*THE TASK:*
The required answer is every line of the data containing the word "violência".

DATA FOR THIS EXERCISE: Begin

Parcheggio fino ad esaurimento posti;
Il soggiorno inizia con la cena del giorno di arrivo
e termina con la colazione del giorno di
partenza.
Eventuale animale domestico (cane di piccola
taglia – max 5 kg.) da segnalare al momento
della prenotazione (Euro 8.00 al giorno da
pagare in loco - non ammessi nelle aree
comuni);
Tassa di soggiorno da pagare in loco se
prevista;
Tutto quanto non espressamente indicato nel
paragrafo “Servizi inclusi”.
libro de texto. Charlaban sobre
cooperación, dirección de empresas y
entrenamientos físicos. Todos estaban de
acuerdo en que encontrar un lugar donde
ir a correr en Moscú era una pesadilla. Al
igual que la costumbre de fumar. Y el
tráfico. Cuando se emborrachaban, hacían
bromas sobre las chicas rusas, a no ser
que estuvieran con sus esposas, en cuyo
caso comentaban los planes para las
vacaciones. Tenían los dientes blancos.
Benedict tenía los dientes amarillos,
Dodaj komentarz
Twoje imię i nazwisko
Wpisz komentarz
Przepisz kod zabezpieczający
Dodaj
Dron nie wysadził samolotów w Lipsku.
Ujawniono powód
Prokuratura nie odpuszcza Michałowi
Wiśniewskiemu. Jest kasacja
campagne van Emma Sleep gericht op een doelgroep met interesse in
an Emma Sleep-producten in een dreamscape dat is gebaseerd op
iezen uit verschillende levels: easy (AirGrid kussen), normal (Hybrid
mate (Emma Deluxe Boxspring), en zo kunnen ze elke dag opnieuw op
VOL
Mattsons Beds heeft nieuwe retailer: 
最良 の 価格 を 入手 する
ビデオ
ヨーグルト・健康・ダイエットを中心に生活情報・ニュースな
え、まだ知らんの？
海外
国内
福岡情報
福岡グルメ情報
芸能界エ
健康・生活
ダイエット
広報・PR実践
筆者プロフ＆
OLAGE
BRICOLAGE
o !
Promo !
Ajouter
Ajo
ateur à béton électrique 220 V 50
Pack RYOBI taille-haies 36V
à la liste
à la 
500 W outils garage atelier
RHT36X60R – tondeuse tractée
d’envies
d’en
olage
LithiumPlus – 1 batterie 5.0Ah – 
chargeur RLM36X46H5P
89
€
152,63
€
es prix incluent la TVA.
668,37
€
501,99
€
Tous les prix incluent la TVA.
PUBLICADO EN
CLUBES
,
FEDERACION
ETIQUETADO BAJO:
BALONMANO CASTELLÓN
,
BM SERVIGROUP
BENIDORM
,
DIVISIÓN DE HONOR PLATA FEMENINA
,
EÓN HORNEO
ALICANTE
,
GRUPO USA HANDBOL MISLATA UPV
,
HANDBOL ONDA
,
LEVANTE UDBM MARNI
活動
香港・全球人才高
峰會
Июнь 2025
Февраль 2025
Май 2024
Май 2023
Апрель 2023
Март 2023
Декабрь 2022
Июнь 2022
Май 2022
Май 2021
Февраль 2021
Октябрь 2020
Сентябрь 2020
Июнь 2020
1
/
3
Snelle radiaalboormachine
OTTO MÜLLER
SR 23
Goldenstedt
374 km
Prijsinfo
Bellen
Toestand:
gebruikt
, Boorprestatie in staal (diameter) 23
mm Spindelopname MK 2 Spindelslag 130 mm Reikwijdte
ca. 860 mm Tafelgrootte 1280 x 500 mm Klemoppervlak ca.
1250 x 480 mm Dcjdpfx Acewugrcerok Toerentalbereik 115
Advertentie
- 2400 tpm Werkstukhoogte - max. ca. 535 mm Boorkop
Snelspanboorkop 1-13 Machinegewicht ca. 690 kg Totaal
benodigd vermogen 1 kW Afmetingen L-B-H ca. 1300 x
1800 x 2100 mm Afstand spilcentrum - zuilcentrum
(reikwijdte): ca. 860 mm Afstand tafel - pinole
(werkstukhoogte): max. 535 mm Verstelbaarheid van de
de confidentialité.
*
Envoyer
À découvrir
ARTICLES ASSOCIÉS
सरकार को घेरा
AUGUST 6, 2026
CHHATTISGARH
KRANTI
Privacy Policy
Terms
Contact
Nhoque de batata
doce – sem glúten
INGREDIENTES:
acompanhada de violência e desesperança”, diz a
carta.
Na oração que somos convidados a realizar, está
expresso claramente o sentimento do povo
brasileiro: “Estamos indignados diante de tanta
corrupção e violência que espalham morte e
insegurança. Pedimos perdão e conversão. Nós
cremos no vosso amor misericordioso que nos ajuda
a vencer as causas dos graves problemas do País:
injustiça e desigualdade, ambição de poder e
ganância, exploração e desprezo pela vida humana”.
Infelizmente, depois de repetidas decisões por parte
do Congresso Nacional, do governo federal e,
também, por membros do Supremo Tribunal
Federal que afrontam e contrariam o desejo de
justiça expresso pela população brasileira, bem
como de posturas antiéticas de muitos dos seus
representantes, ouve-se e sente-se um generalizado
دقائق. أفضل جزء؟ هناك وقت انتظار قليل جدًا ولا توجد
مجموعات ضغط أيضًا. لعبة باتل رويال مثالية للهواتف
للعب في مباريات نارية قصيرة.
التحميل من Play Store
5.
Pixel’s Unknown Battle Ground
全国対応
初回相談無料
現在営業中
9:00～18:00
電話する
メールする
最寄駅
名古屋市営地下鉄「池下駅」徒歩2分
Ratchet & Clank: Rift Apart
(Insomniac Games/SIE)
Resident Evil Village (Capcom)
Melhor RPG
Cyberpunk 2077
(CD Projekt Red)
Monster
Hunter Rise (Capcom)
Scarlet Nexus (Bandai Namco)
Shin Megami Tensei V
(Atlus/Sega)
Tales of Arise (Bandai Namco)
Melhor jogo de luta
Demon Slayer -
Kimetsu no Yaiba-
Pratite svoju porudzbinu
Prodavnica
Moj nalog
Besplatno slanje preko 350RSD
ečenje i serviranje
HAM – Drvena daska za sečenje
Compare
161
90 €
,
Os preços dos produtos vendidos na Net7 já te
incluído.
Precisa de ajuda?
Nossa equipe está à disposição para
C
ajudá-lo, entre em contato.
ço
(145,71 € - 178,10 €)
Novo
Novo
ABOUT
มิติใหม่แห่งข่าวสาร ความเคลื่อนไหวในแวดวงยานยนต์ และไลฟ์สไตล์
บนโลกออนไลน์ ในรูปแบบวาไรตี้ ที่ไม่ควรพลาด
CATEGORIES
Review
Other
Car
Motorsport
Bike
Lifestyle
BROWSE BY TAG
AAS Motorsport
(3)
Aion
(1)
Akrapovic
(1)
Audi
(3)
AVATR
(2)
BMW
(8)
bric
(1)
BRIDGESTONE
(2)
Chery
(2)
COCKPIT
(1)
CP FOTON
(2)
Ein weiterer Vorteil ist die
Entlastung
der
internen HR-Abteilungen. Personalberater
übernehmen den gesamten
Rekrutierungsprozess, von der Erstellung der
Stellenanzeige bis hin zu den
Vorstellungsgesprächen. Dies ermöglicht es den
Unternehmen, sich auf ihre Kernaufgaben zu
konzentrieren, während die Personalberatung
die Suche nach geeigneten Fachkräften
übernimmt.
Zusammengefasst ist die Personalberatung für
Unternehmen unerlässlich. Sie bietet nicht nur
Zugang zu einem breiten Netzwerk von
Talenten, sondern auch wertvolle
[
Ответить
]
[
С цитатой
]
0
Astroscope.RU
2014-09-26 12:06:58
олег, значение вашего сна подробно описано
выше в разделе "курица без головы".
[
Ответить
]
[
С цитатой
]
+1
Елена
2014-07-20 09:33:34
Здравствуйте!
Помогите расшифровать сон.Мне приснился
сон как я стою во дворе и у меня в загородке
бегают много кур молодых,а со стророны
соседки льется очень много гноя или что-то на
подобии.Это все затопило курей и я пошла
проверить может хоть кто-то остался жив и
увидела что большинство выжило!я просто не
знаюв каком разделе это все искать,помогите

DATA FOR THIS EXERCISE: End

*SOLUTION TO THIS EXERCISE:*
acompanhada de violência e desesperança”, diz a
corrupção e violência que espalham morte e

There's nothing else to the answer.